C'est pour cela qu'il est important de réfléchir sur sa propre vision du monde ainsi que de « se motiver », de se forcer à l'être. L'une des pistes est d'informer sur vos pratiques comme j'informe sur les nôtres à Brive.
Nous ne sommes pas seuls. Nous sommes assez nombreux à agir et surtout, encore plus de personnes sont prêtes à le faire. Diffusez l'information sur vos pratiques ! Si vous avez du mal à trouver des relais, je vous aiderai : nowhere013@yahoo.fr
Et pour finir ce texte...
Ce texte s'est autant inspiré de pratiques sociales et politiques, que de pratiques associatives dans un sens plus large (pratiques ludiques, pratiques culturelles)... Merci donc notamment à Annie, Nicolas et Gilles pour partager cette odyssée collective depuis parfois 15-17 ans... Nous apprenons beaucoup ensemble. La partie sur les dynamiques de groupe durables doit spécifiquement beaucoup à Nicolas C., pour la théorisation comme pour les pratiques que l'on partage depuis maintenant près de 20 ans.
Ce texte en appellera de nouveaux, comme il s'appuie sur des anciens. Ce qui est important aujourd'hui, c'est de ne pas lâcher prise d'une part, persister dans ce que l'on fait, et, pour reprendre l'expression de Miguel Benasayag, de ne pas céder aux sirènes du spectacle. Toutes ces pages ont été écrites à reculons, au fil des semaines, dans le souci constant de ne pas dénuder totalement notre corps social mais de laisser des zones d'ombre. Certes, il faut que chacun des acteurs / actrices sociales parlent, de temps à autres, de leurs expériences – nous pouvons nous enrichir de cet échange d'idées. Mais le risque de la transparence, c'est en quelque sorte d'appauvrir la réalité en passant trop de temps dans la comm' ou toute forme de « représentation ».

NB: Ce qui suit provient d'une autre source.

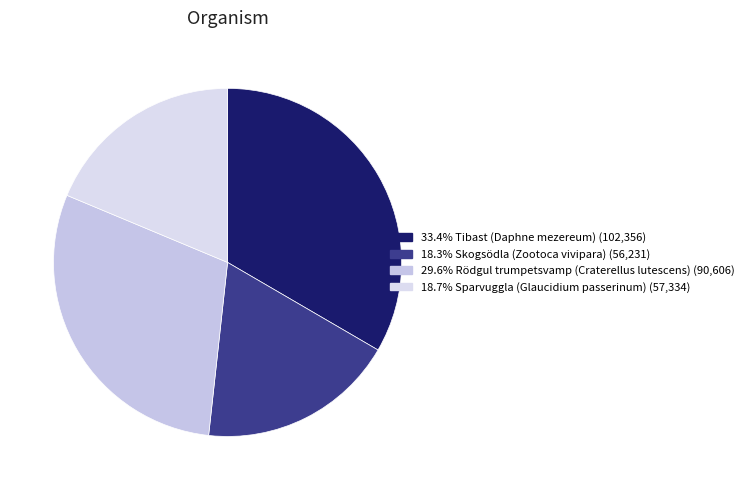

How many slices are in this pie chart?

4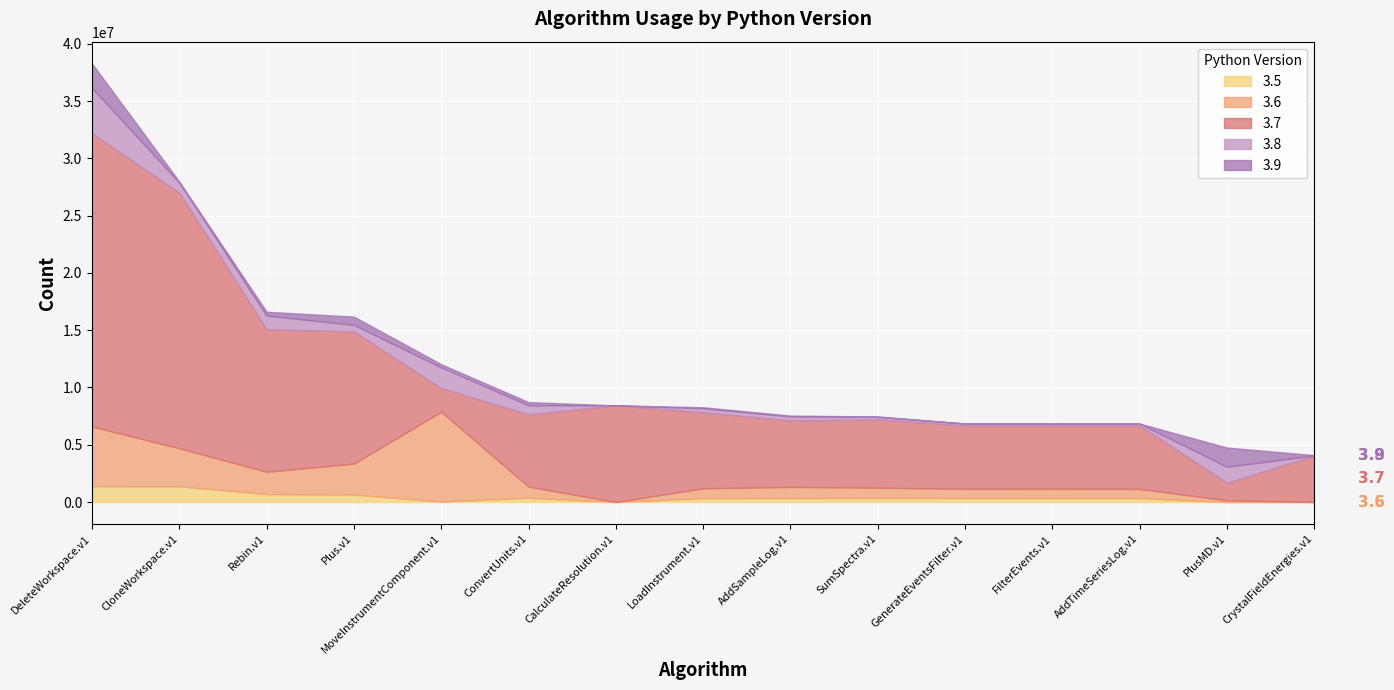

At which label does 3.7 reach its peak?

DeleteWorkspace.v1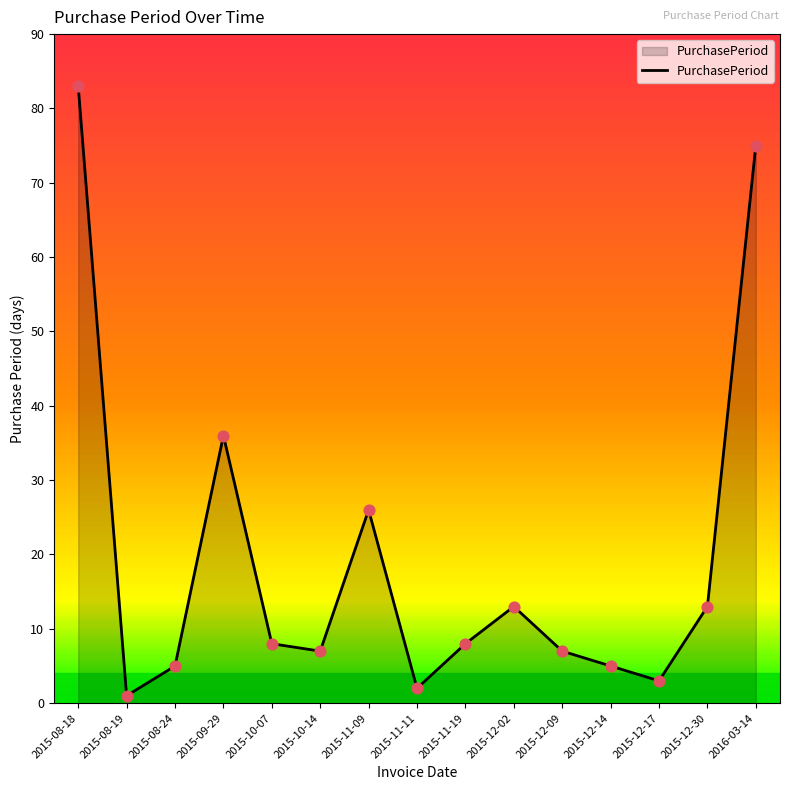

What is the change in value from 2015-10-14 to 2015-11-19?

+1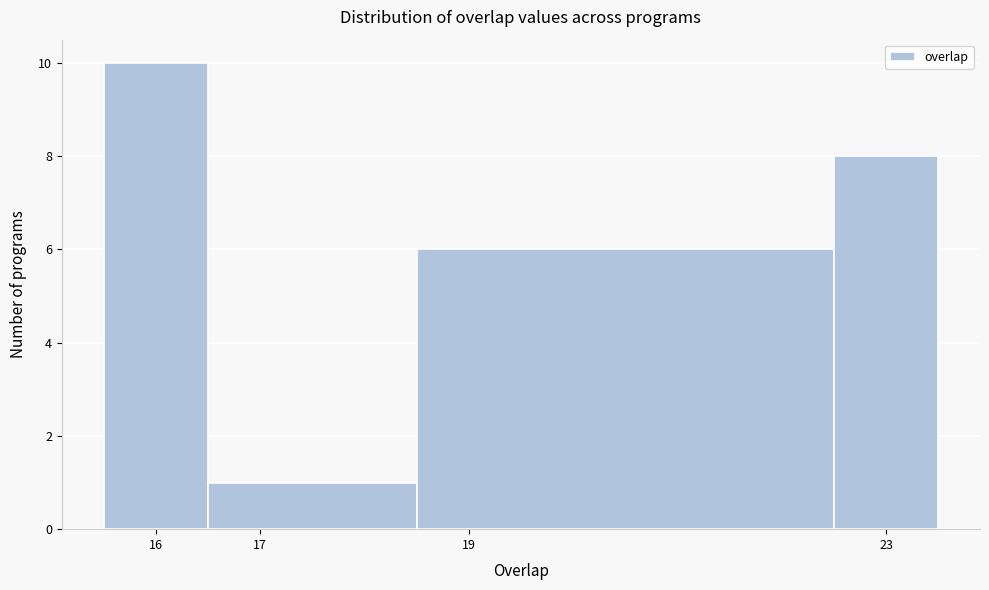

Over which range of the x-axis is the bar tallest?

15.5 to 16.5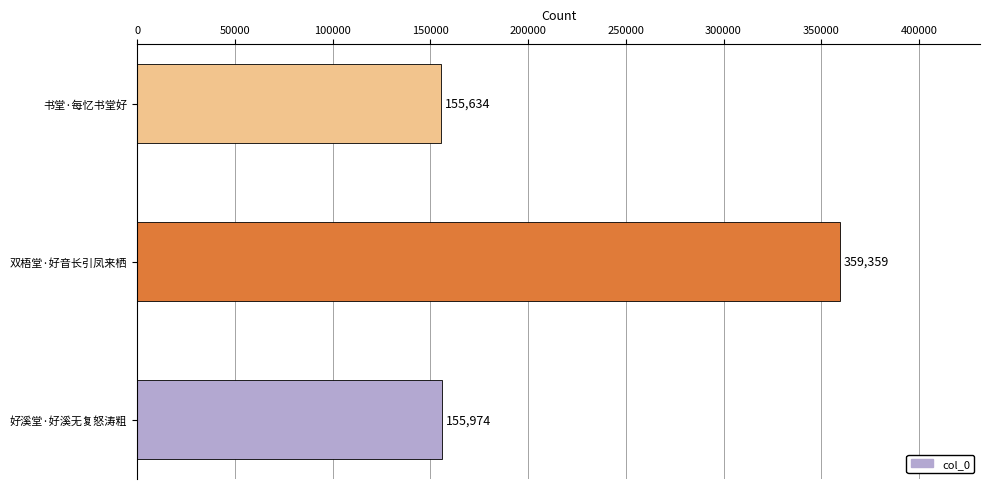

Reading bottom to top, what are all the values shown in this chart?

好溪堂·好溪无复怒涛粗=155974	双梧堂·好音长引凤来栖=359359	书堂·每忆书堂好=155634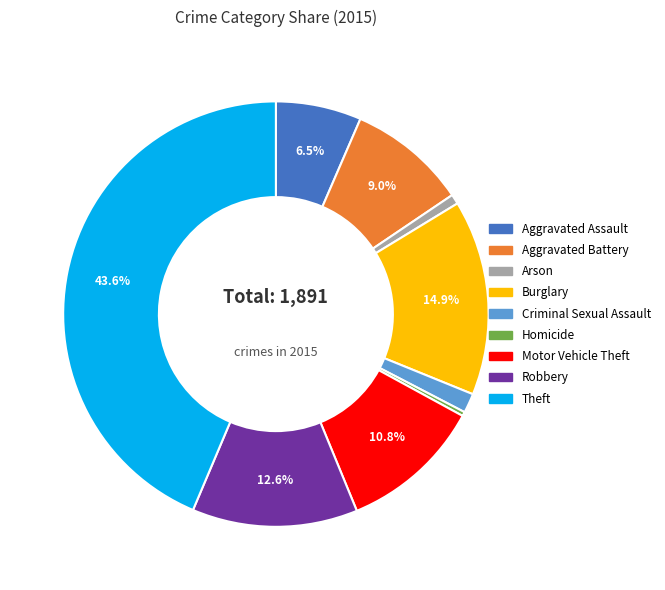

Does any single category account for the majority?

No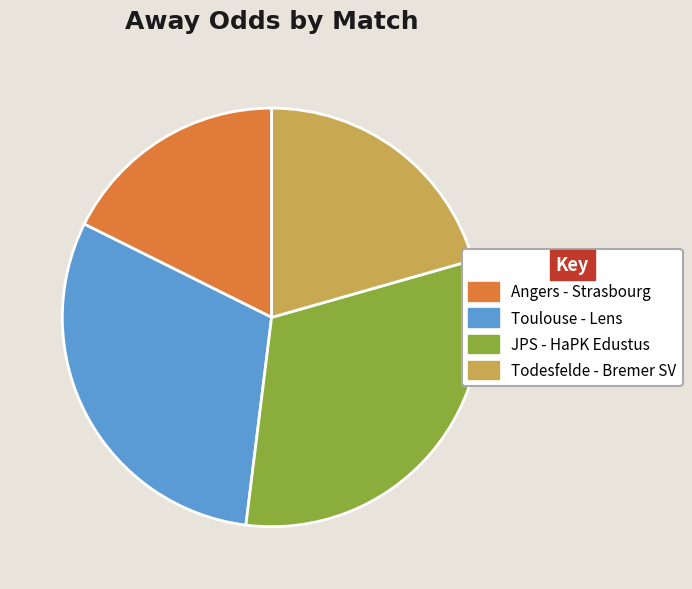

Which slice is the largest?

JPS - HaPK Edustus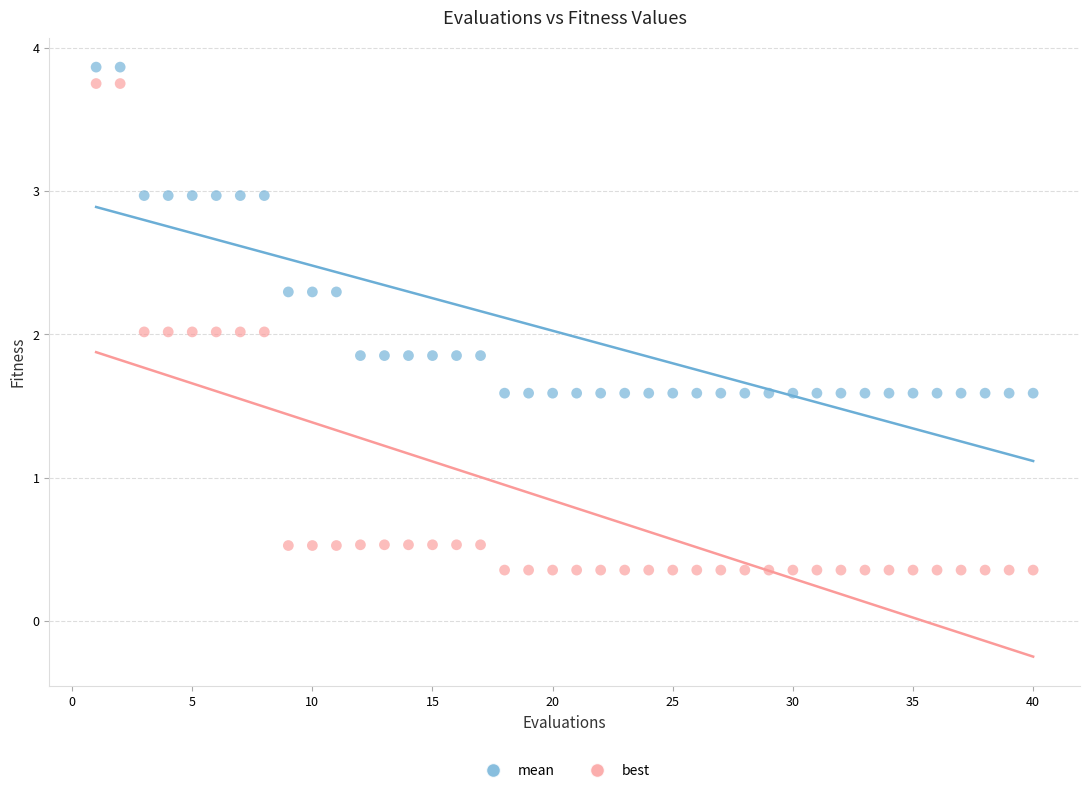

Which series contains the lowest Y value?

best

Curieuse époque, où le moindre geste d'un quart d'heure doit attirer des commentaires de plusieurs semaines. Où il s'agit plus de parler de ce que l'on fait, que de faire. Il existe pourtant un remède aux critiques, aux dénigrements, au café du commerce, et ce remède c'est la production. Production sociale, production artistique, production écologique, production intellectuelle. Si nous lions ces productions d'une part, et les solidarités de l'autres, avec un mouvement anticapitaliste, rien ne pourra nous stopper. C'est possible, aujourd'hui, d'y parvenir, car l'époque est moins engoncée dans des idéologies rigides et frigides. Beaucoup de personnes ont envie de mouvement. Notre rôle en tant que militants sociaux, militants politiques c'est de fournir des amorces.
D'autres textes viendront développer les éléments présentés.
Raphaël M.
1er mai – 9 juin 2008
Merci à Nicolas et Annie, dont les pratiques et réflexions ont dégagé la voie pour ce texte.
Merci à Corinne pour son soutien et les échanges sur les pratiques associatives.